La soirée s’aggrava quand on apprit subitement que le groupe ontarien déjà installé sur scène était désolé que nous allions voir nous contenter d’un pitoyable concerto instrumental. Tout le monde s’est retourné en même temps pour jeter un coup d’œil à l’absent vocaliste, juché sur la baquette orientale du fond de l’aile aux marchandises. Dès qu’il s’est rendu compte que je lui scrutais le visage comme un médecin à la recherche des signes de fatigue associés à une grippe d’homme, il tourna furtivement son cou qui n’était pas rouge pour dissimuler un visage sans cerne. J’ai dit « ben voyons donc » en me retournant vers l’estrade au cinquième vacant. Un microphone était perché devant le joueur de basse : il l’avait utilisé pour nous indiquer l’aspect fâcheux qu’allaient prendre les prochaines minutes de deathcore instrumental. Je me sens tout de même en mesure de mettre cette immense déception de côté pour parler de ce qui s’est malgré tout passé. Comme on eut pu le prévoir, une couple de pièces n’étaient pas complétement instrumentales : le microphone du joueur de basse lui avait été disposé pour les vocaux secondaires, qu’il revendiquait alors au premier plan. L’instrument bas aux grosses cordes sonnait avec une lourdeur métallique. Quand il a rangé son pic, les lignes de basse évoquaient du Primus. La formule amputée a quand même bénéficié aux guitaristes discrets qui se cachaient quasiment le coude dans les rideaux du fond. L’espace sonore libéré par le virus contracté laissait entendre et forçait à apprécier le travail de composition de quelques couplets gentiment fignolés. Leur style s’influence parfois du djent, et par d’autres se prouve atteint d’une dose de rage chaotique.
Kaonashi

L’éclectique groupe de post-hardcore Kaonashi foula le ras avec un autel voué à disposer des boitiers d’appareils électroniques insérés entre la ligne vocale et l’ensemble des moniteurs puissants de la Source. Parsemé d’échantillons pirates d’émissions parlées, le numéro semblait relever une intention humoristique qui ne connectait pas avec les attentes des spectateurs. L’impact foudroyant des parties plus débilitantes comblait mieux l’insatiété de la soif de bruitage qui animait alors un ou deux partisans de sons percutants. Les falsettos déjantés du meneur de claques ont failli frôler le ridicule pendant les bribes a cappella, et malgré l’efficacité de ses grondements ténébreux pendant les défonces, j’ai connu le rabaissement de mes bras avant d’avoir consumé la satisfaction qui accompagne les moments glorieux d’un concert réussi.

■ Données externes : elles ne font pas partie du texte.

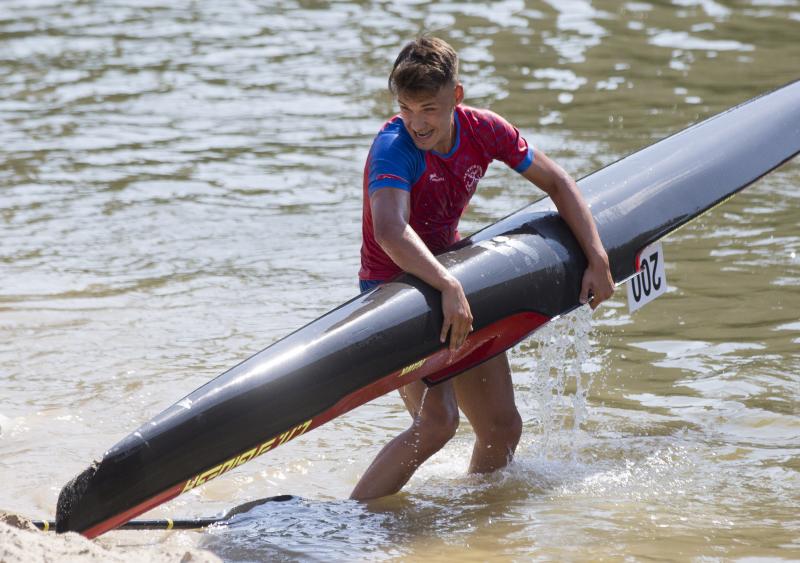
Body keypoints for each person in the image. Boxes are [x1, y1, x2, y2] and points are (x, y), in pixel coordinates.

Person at [351, 36, 614, 501]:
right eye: (405, 108)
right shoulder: (394, 147)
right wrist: (446, 283)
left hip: (451, 275)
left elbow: (557, 182)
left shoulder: (485, 130)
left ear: (457, 96)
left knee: (501, 428)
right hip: (394, 292)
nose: (415, 122)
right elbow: (391, 232)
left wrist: (597, 257)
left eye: (428, 109)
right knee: (437, 423)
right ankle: (349, 523)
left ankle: (469, 524)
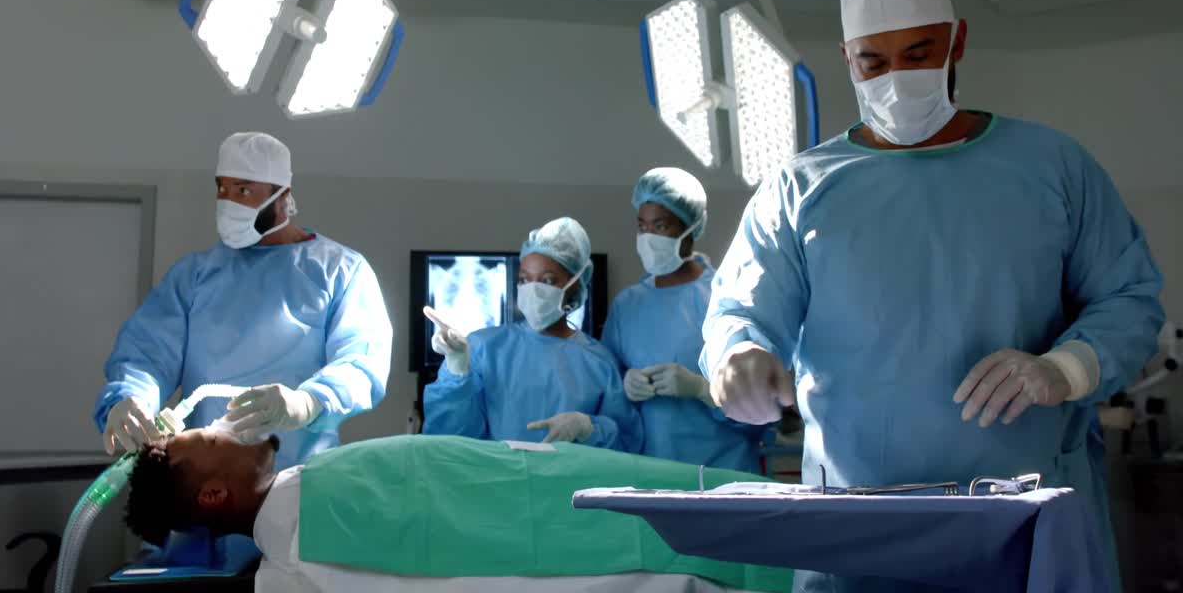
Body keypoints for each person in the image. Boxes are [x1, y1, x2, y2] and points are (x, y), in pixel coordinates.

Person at [699, 0, 1164, 593]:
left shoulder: (1052, 166)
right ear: (847, 59)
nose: (897, 79)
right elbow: (741, 311)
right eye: (874, 62)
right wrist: (740, 354)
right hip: (859, 533)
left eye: (919, 55)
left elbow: (1129, 296)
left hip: (1025, 524)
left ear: (958, 41)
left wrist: (1064, 369)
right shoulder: (800, 188)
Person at [122, 431, 792, 592]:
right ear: (214, 496)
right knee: (749, 534)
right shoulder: (318, 506)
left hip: (580, 506)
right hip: (598, 526)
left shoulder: (288, 565)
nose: (225, 426)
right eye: (207, 439)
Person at [95, 131, 393, 471]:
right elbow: (148, 354)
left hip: (301, 481)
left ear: (283, 196)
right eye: (222, 188)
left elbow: (360, 361)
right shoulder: (195, 275)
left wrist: (307, 402)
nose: (228, 201)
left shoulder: (340, 270)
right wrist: (131, 398)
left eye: (244, 190)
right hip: (204, 483)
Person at [423, 217, 642, 452]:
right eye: (524, 279)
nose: (533, 289)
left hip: (569, 486)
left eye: (547, 280)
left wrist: (589, 428)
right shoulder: (483, 347)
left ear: (576, 285)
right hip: (496, 482)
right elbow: (448, 438)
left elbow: (626, 446)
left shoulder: (599, 362)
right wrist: (456, 368)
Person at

Le montage des sections composant les titres de Kaonashi laisse à désirer quant à la perfection de sa cohésion, et l’ouvrage en ressort comme bâclée de toutes pièces. Rarement si peu ne suis-je en mesure d’attribuer de crédit à une réunion d’artistes de la démolition audiophonique style rock et dérivés. Le moment fort fut probablement la montée du bassiste de Salem Trials qui a littéralement délogé son homologue pour accompagner Kaonashi dans une déviation plus organisée de leur modèle performatif. Je suis convaincu que les passages de chants constituent un des éléments précieux que le groupe devrait continuer d’exploiter et de peaufiner dans ses prochaines tournées, qui les apportera peut-être à nouveau à nous offrir le plaisir de les capter se démener en position centrale d’une salle agrémentée d’émetteurs.